Any insight would be appreciated. I can't find general information on the web anywhere. I'm located in Arkansas if any of you local guys are interested too.


----------



## Too Many Projects (Nov 15, 2008)

I can't address the engine value but am wondering why you think the trans is an M22 ? I don't remember if they were even available before 67. How many rings on the input shaft and splines ? Also the casting number on the main case. You can get a good idea of the condition by pulling the side cover and looking at the engagement cogs on the gears, not the gears themselves. If the little cogs are all chewed up, it has been hammered on and will need a total overhaul costing many hundreds of dollars for parts alone.


----------



## geeteeohguy (Feb 2, 2008)

Jon, the best way to establish fair value is to research the parts and see what the market bears. Websites, ebay, craigslist, etc.: all are places to look up information, identify parts, and see what they're actually selling for in the real world. Good luck. Another thing about the M22 : Does it have a drain plug on the case as well as a filler plug? M-22's have the drain plug. The other's don't.


----------



## Rukee (Feb 8, 2007)

Why are you not saving the parts for your GTO??


----------



## Jonwilkerson (Jul 10, 2009)

Thanks for the input guys. The reason why I believe it's an M22 is because of its casting code. P8A26C. From what I can tell, that means it's a Muncie rock crusher made on January 26, 1968.

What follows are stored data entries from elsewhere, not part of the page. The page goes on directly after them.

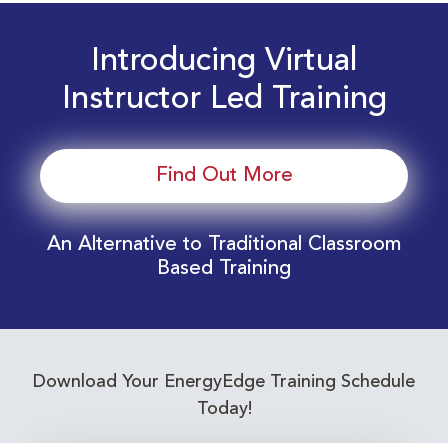
Introducing Virtual
Instructor Led Training
Find Out More
An Alternative to Traditional Classroom
Based Training
Download Your EnergyEdge Training Schedule
Today!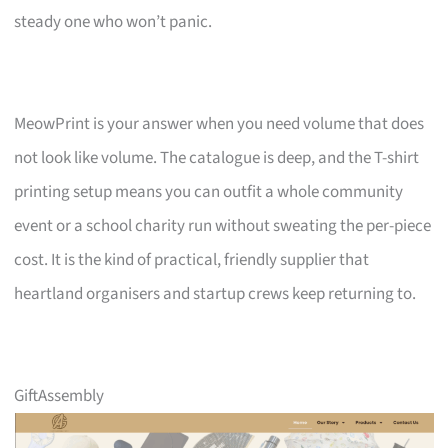
steady one who won’t panic.
MeowPrint is your answer when you need volume that does
not look like volume. The catalogue is deep, and the T-shirt
printing setup means you can outfit a whole community
event or a school charity run without sweating the per-piece
cost. It is the kind of practical, friendly supplier that
heartland organisers and startup crews keep returning to.
GiftAssembly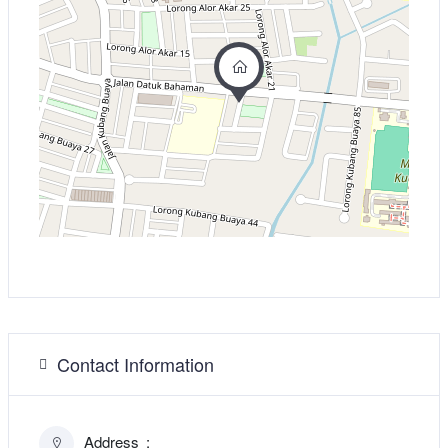
Contact Information
Address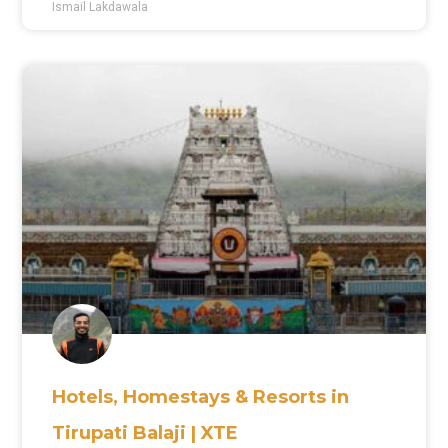
Ismail Lakdawala
Hotels, Homestays & Resorts in
Tirupati Balaji | XTE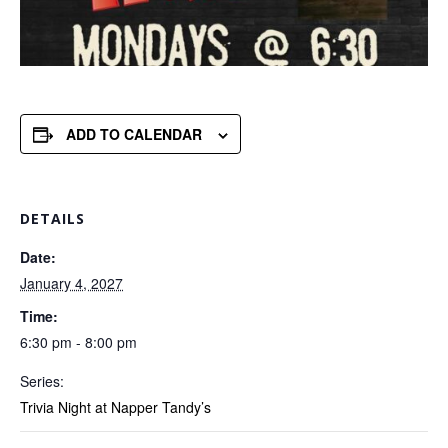
ADD TO CALENDAR
DETAILS
Date:
January 4, 2027
Time:
6:30 pm - 8:00 pm
Series:
Trivia Night at Napper Tandy’s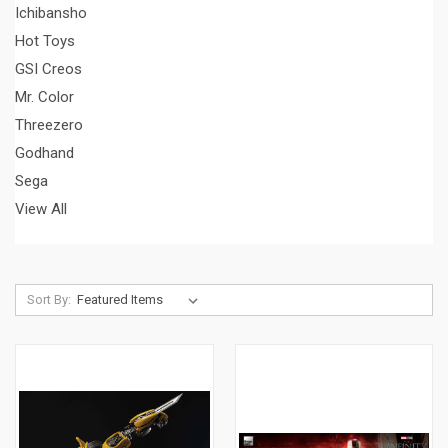
Ichibansho
Hot Toys
GSI Creos
Mr. Color
Threezero
Godhand
Sega
View All
Sort By: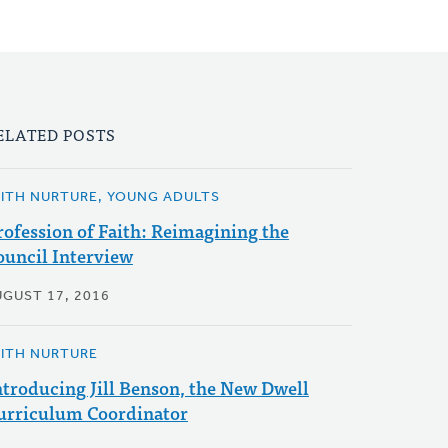
ELATED POSTS
AITH NURTURE, YOUNG ADULTS
rofession of Faith: Reimagining the
ouncil Interview
UGUST 17, 2016
AITH NURTURE
ntroducing Jill Benson, the New Dwell
urriculum Coordinator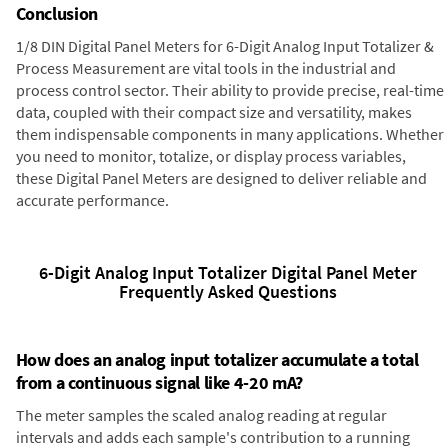
Conclusion
1/8 DIN Digital Panel Meters for 6-Digit Analog Input Totalizer &
Process Measurement are vital tools in the industrial and
process control sector. Their ability to provide precise, real-time
data, coupled with their compact size and versatility, makes
them indispensable components in many applications. Whether
you need to monitor, totalize, or display process variables,
these Digital Panel Meters are designed to deliver reliable and
accurate performance.
6-Digit Analog Input Totalizer Digital Panel Meter
Frequently Asked Questions
How does an analog input totalizer accumulate a total
from a continuous signal like 4-20 mA?
The meter samples the scaled analog reading at regular
intervals and adds each sample's contribution to a running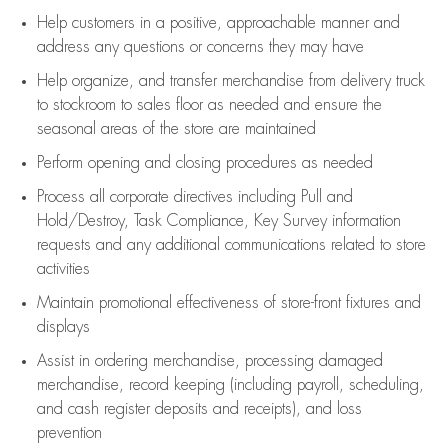
Help customers in
a positive, approachable manner and
address any questions or concerns they may have
Help organize, and transfer merchandise from delivery truck
to stockroom to sales floor as needed and ensure the
seasonal areas of the store are maintained
Perform opening and closing procedures as needed
Process all corporate directives
including Pull and
Hold/Destroy, Task Compliance, Key Survey information
requests and any
additional
communications related to store
activities
Maintain promotional effectiveness of store-front fixtures and
displays
Assist
in ordering merchandise,
processing damaged
merchandise,
record keeping (including payroll, scheduling,
and cash register deposits and receipts), and loss
prevention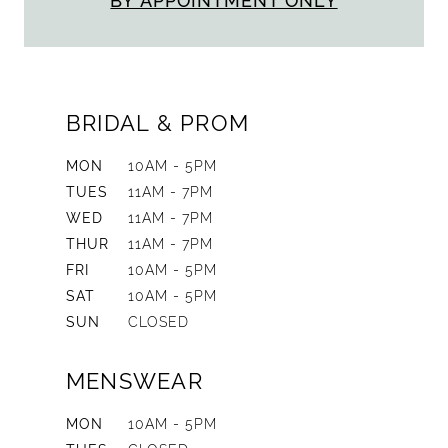
BY APPOINTMENT ONLY
BRIDAL & PROM
MON
10AM - 5PM
TUES
11AM - 7PM
WED
11AM - 7PM
THUR
11AM - 7PM
FRI
10AM - 5PM
SAT
10AM - 5PM
SUN
CLOSED
MENSWEAR
MON
10AM - 5PM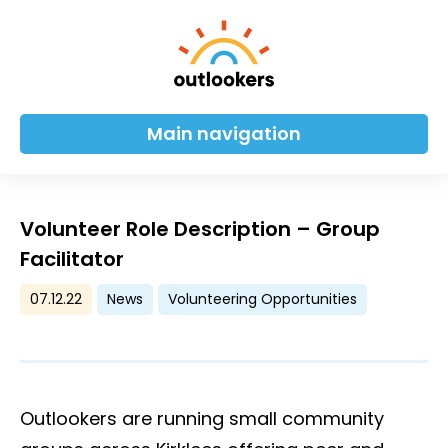
Main navigation
Volunteer Role Description – Group
Facilitator
07.12.22
News
Volunteering Opportunities
Outlookers are running small community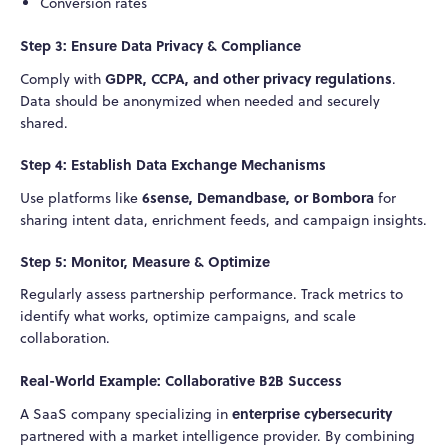
Conversion rates
Step 3: Ensure Data Privacy & Compliance
GDPR, CCPA, and other privacy regulations
Comply with
.
Data should be anonymized when needed and securely
shared.
Step 4: Establish Data Exchange Mechanisms
6sense, Demandbase, or Bombora
Use platforms like
for
sharing intent data, enrichment feeds, and campaign insights.
Step 5: Monitor, Measure & Optimize
Regularly assess partnership performance. Track metrics to
identify what works, optimize campaigns, and scale
collaboration.
Real-World Example: Collaborative B2B Success
enterprise cybersecurity
A SaaS company specializing in
partnered with a market intelligence provider. By combining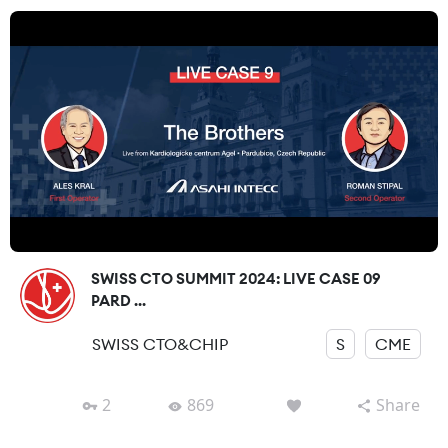
SWISS CTO SUMMIT 2024: LIVE CASE 09
PARD ...
SWISS CTO&CHIP
S
CME
2
869
Share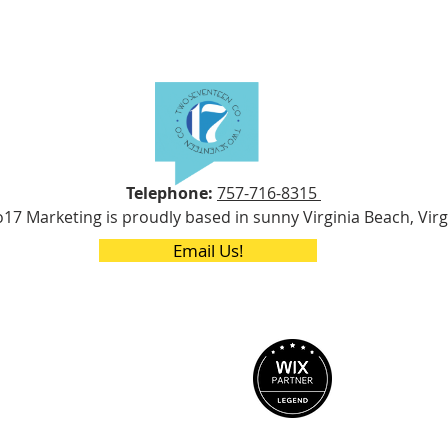
Telephone:
757-716-8315
17 Marketing is proudly based in sunny Virginia Beach, Virg
Email Us!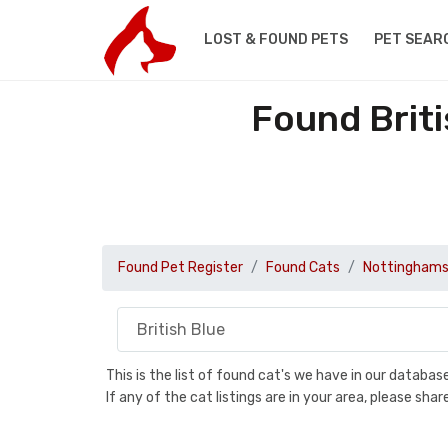
LOST & FOUND PETS
PET SEAR
Found Briti
Found Pet Register
Found Cats
Nottinghams
This is the list of found cat's we have in our databa
If any of the cat listings are in your area, please sh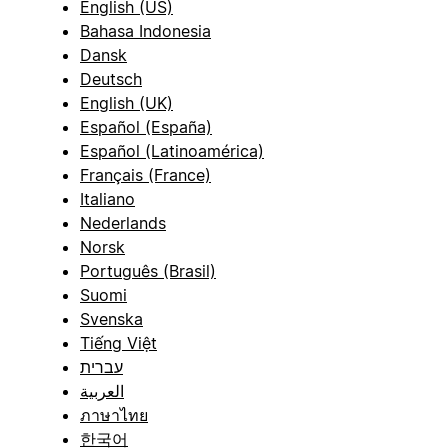
English (US)
Bahasa Indonesia
Dansk
Deutsch
English (UK)
Español (España)
Español (Latinoamérica)
Français (France)
Italiano
Nederlands
Norsk
Português (Brasil)
Suomi
Svenska
Tiếng Việt
עברית
العربية
ภาษาไทย
한국어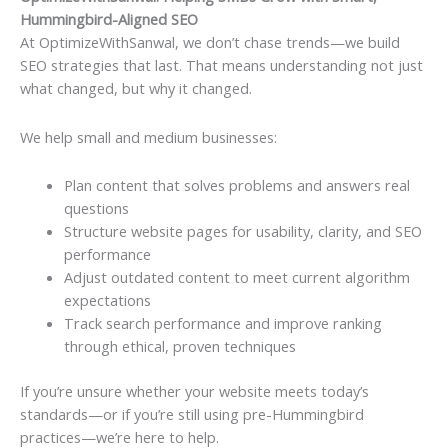
Hummingbird-Aligned SEO
At OptimizeWithSanwal, we don’t chase trends—we build
SEO strategies that last. That means understanding not just
what changed, but why it changed.
We help small and medium businesses:
Plan content that solves problems and answers real
questions
Structure website pages for usability, clarity, and SEO
performance
Adjust outdated content to meet current algorithm
expectations
Track search performance and improve ranking
through ethical, proven techniques
If you’re unsure whether your website meets today’s
standards—or if you’re still using pre-Hummingbird
practices—we’re here to help.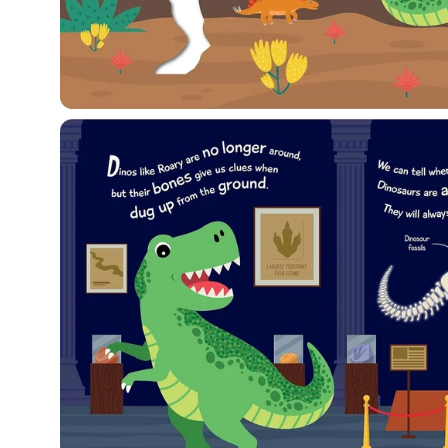
Open
image
lightbox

The reason why I'm not keeping these parts is because a few years back I had a 455 and a turbo 400 automatic transmission built for this project. Some circumstances changed and I ended up with this project car instead of the one that I was originally intending to put the drive train in that I mentioned above. I know the car would be more preferable with a 389/tri power set up with the four speed, but I have to deal with my circumstances.

If the Muncie is in good shape, should it bring $1500. That's what I'm seeing on the Internet. What about the complete engine/carb setup? 2000?


----------



## Too Many Projects (Nov 15, 2008)

IF the engine is a runnable core with the tri-power, it should fetch that price.
You really need to pull the side cover and verify the internal condition of the trans. If it's good, it would be worth what you have in mind and maybe more to a 69 GM A body owner looking for a numbers correct M22. Does the trans have a partial VIN stamped in it ? That would indicate which GM line it originally came from. To a non-purist, it may not bring that as there are now much better and spankin' new Super Case M22's available for around $2500. Again, it all depends on what's inside. If it's hamburger, it's not worth much.


----------